In truth, RTSP's usefulness broke down in a world of short videos and high-memory clients. For that limited 1998 hardware model, the client was assumed to lack sufficient memory for buffering an entire piece of content. Content was assumed to last dozens of minutes, if not hours. Thus, storing content on a media server and controlling it remotely was a reasonable solution. When reality kicked in, clients had more than enough memory. Content, for the most part, lasted just a couple of minutes. The very problems RTSP attempted to solve no longer existed.

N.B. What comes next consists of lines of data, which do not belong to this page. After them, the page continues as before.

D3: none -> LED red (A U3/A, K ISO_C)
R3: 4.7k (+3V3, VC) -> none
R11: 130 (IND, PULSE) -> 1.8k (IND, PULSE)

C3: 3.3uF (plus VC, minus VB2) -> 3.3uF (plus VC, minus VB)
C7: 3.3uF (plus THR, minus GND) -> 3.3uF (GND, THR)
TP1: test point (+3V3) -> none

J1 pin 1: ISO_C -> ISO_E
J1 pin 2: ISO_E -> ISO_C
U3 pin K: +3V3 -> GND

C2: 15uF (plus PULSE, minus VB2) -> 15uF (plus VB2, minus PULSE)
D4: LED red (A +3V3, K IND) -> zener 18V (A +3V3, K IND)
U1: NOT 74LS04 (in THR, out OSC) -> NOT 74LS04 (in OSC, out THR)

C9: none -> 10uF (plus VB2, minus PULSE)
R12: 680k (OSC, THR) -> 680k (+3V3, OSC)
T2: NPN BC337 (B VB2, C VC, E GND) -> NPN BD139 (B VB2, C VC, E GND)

However! Over the last few years, long term content and low-memory embedded devices have re-emerged. Many content providers offer feature length video via the internet. Handheld devices have become video-capable. Some ISPs are starting to offer set top boxes with ethernet interfaces rather than coaxial. Some homes are re-adopting the terminal-mainframe model by keeping a single high-capacity media server along with several thin clients for viewing.

On top of all that, RTSP is born again.

Alright, Calvin glimpses a his scene while he's fast forwarding. Time to pause:

PAUSE * RTSP/1.0\r\n
Cseq: 3\r\n
Session: 5748271\r\n
Range: npt=now-\r\n
\r\n

Aha, found that scene. Calvin issues another PLAY, now with a normal scale:

PLAY * RTSP/1.0\r\n
Cseq: 4\r\n
Session: 5748271\r\n
Range: npt=now-\r\n
Scale: 1.0\r\n
\r\n

Once Calvin has satisfied his cinematic cravings, he stops the video and allows the server to release the session:

TEARDOWN * RTSP/1.0\r\n
Cseq: 5\r\n
Session: 5748271\r\n
\r\n

Of course, there's a lot more to RTSP. If this article has piqued your interest, I suggest reading RFC2326 http://tools.ietf.org/html/rfc2326. It's a breeze, really. If your eyes are truly on the future, take a look at http://tools.ietf.org/html/draft-ietf-mmusic-rfc2326bis-19. RTSP 2.0 is still in draft, but it's on the move.

As devices continue to shrink, thin small-footprint video clients will become more and more prevalent. Need a fun project? Write a compact RTSP library... You may not have the next Apache Web Server, but who knows where your efforts may take you.

- John "I am Spartacus!" Calthrup